The people of Kigali, the capital of Rwanda, love milk. They love it so much that if you step into any of their favorite bars, you will get it on tap. The people who enjoy it say that too. It helps them keep calm and reduce stress levels. Such milk bars are scattered all over this central African country with a population of only 12 million.
People of all ages and genders gather at these bars and enjoy liters of fresh milk or milk that is yogurt-like by sitting on plastic chairs or benches. The local people call this yogurt-like milk ikivuguto. Some people prefer drinking hot milk while some prefer it cold. Many even follow the old and well-known custom of chugging the glass of milk at once. Those who sip it leisurely like to enjoy it with accompaniments like chapatis, bananas, or cakes. It does not matter how they prefer their glass, they just come in to unwind and relax. And to do that, they drink a lot of milk.
A Valuable Drink
The milk bars may have been around only in the last ten years or so but milk has long been part of their country’s history and culture, and now it is also part of their economy and modern identity. Cows were thought to be a source of status and wealth and one of the most valuable gifts you could give to a family or friend. They were so valuable that people would name their children Inyamibwa which means beautiful cow or Munganyinka which means as valuable as a cow. In traditional dances, women also depicted the Ankole cows that had a giant horn by raising their hands.

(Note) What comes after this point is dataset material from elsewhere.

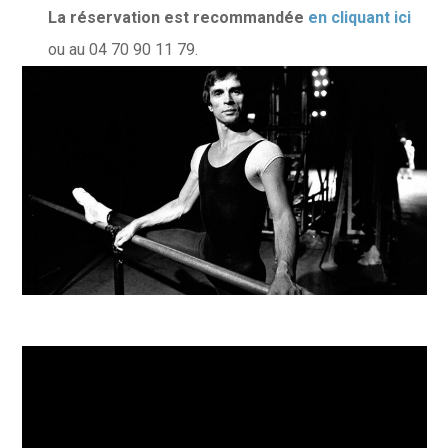
La réservation est recommandée
en cliquant ici
ou au 04 70 90 11 79.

Back in 1994, the country experienced genocide that killed about 800,000 people in 100 days. Those who were killed were identified to be ethnic Tutsis. These were historical people who owned a lot of cattle. As Rwanda recovered from this terrible incident, the country’s government began looking to fight malnutrition and expand its economy through cows, once again. In the year 2006, Paul Kagame, the country’s President, also launched the Girinka program. It intends to provide every family of low income with one cow.